You will only be asked to pay for the course if you decide to grade the post examination to earn a certificate with contact hours.
Corexcel is accredited as a provider of continuing nursing education by the American Nurses Credentialing Center's Commission on Accreditation (ANCC).
It is Corexcel's policy to ensure fair balance, independence, objectivity, and scientific rigor in all programming. In compliance with the American Nurses Credentialing Center (ANCC) we require that faculty disclose all financial relationships with commercial interests over the past 12 months.
No planning committee member has indicated a relevant financial relationship with a commercial interest involved with the content contained in this course.
Corexcel's provider status through ANCC is limited to educational activities. Neither Corexcel nor the ANCC endorse commercial products.
Course Objectives
After completing this course participants should be able to:
- Define mechanical ventilation.
- Identify three clinical situations in which mechanical ventilation may be used.
- Describe the role of the respiratory therapist in the management of mechanically ventilated patients.

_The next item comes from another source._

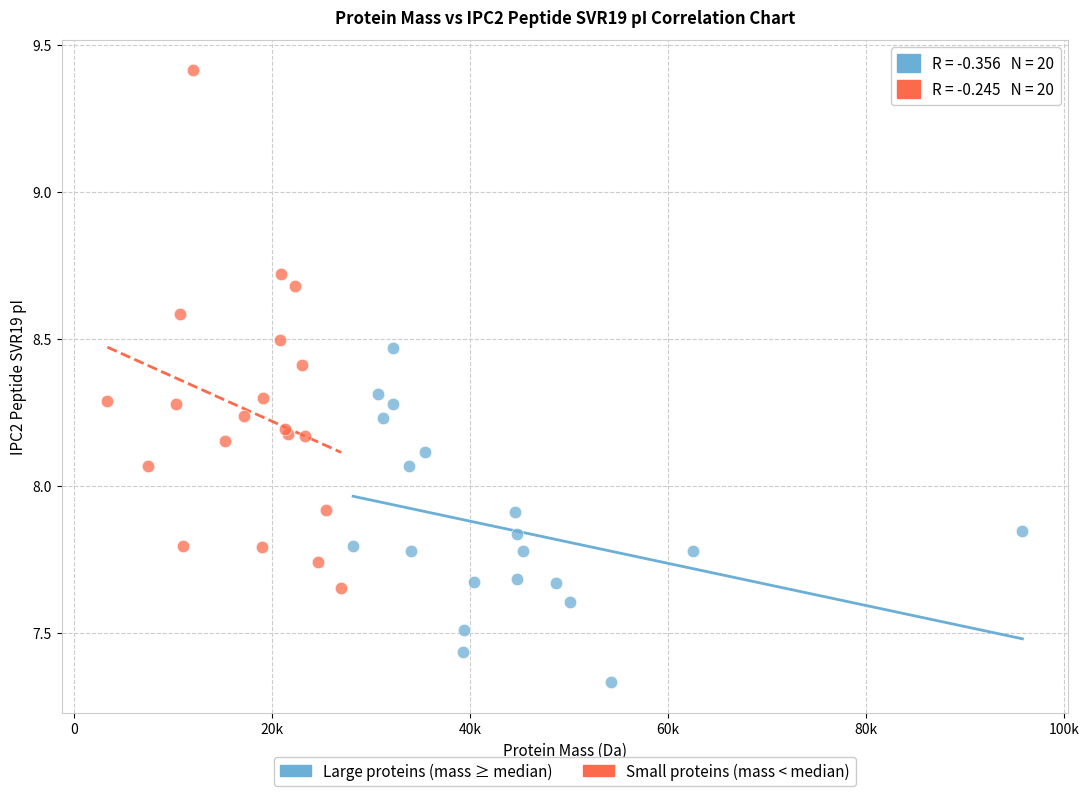

Which series contains the highest Y value?

Small proteins (mass < median)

- List six types of artificial airways and the indications for each one.
- Describe the nurse’s responsibilities before, during, and after intubation.
- Identify three alternative means of communication for patients with artificial airways.

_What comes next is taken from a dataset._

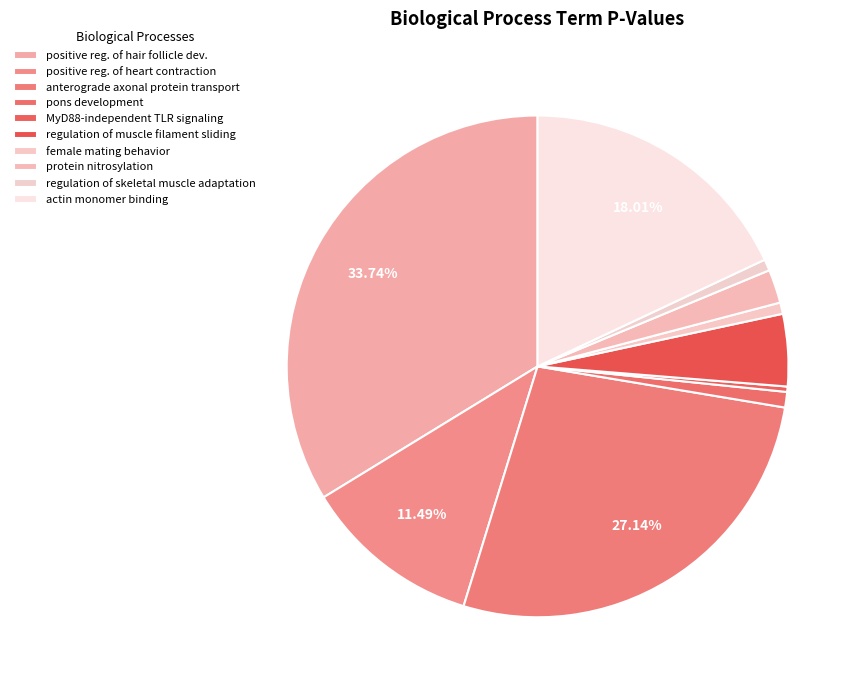

Between anterograde axonal protein transport and female mating behavior, which is larger?

anterograde axonal protein transport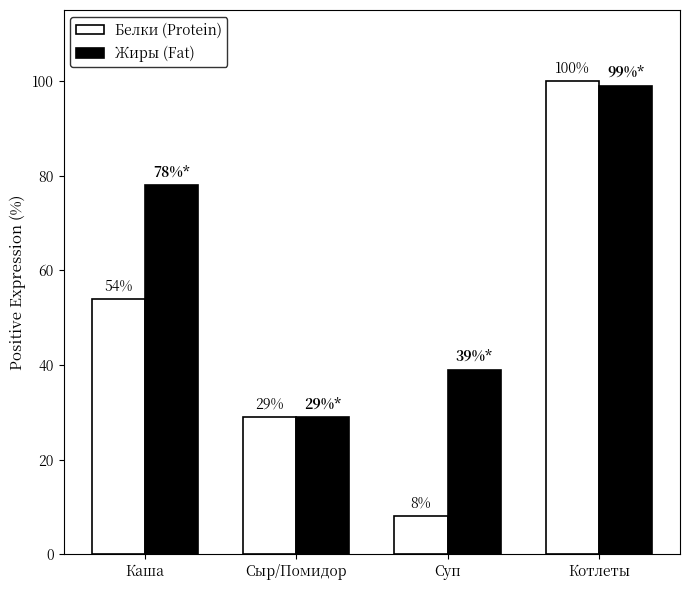

Reading left to right, extract all data points from this chart.

Белки (Protein): Каша=54	Сыр/Помидор=29	Суп=8	Котлеты=100
Жиры (Fat): Каша=78	Сыр/Помидор=29	Суп=39	Котлеты=99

- Describe three different ventilator settings.
- Describe three different ventilator modes.
- List three potential causes for a high-pressure alarm.
- List two nursing interventions for a high respiratory rate alarm.
- List three types of non-invasive mechanical ventilation.
- Describe proper nursing care of an endotracheal tube.
- Describe proper nursing care of a tracheostomy tube.
- Describe the correct procedure for sterile suctioning.
- Identify two indications for sedating and pharmacologically paralyzing a mechanically ventilated patient.
- Define train-of-four and describe the correct procedure for testing.
- Identify four parameters that must be monitored while patients are mechanically ventilated.
- Identify five nursing interventions for a patient who is accidentally extubated.
- Define ventilator weaning.
- Compare and contrast two different weaning methods.
- Identify three criteria that indicate when the patient is ready to be extubated.
- Describe proper post-extubation nursing care.
Adult Ventilation Management

You’re charting at the ICU nurses’ station when you hear the code siren sound. You run to room 220 and find that Mr. Hill, a 68-year-old man admitted yesterday for acute respiratory failure, has respiratory arrested. One nurse is trying to ventilate Mr. Hill with a manual resuscitation bag, but she’s having a hard time keeping his airway open and bagging at the same time. You hear the air rushing out around the mask, and you don’t see his chest rising. Another nurse is trying to find the endotracheal tubes in the crash cart. A nursing assistant is attempting to shove a backboard under Mr. Hill, in case chest compressions are needed. A third nurse is charting furiously on the code record. In the midst of the chaos, no one else notices that Mr. Hill isn’t receiving adequate ventilation. You grab the mask with both hands to ensure a tight seal and tilt his head back to open the airway. The nurse who is bagging looks relieved when you both see his chest rise and hear a "whoosh" enter his lungs.
Most of us have been certified in Basic Life Support for a long time. Airway, breathing, and circulation are second nature, but sometimes we have to be reminded of the importance, and the order, of the ABCs. This article will focus on the airway and breathing components. Most of the discussion will be on initiating, managing, and weaning mechanical ventilation, but we’ll also review the various types of airways and the indications for each one. Along the way, we’ll follow Mr. Hill through his hospital stay. Hopefully, your expert nursing care will help him recover enough to go home!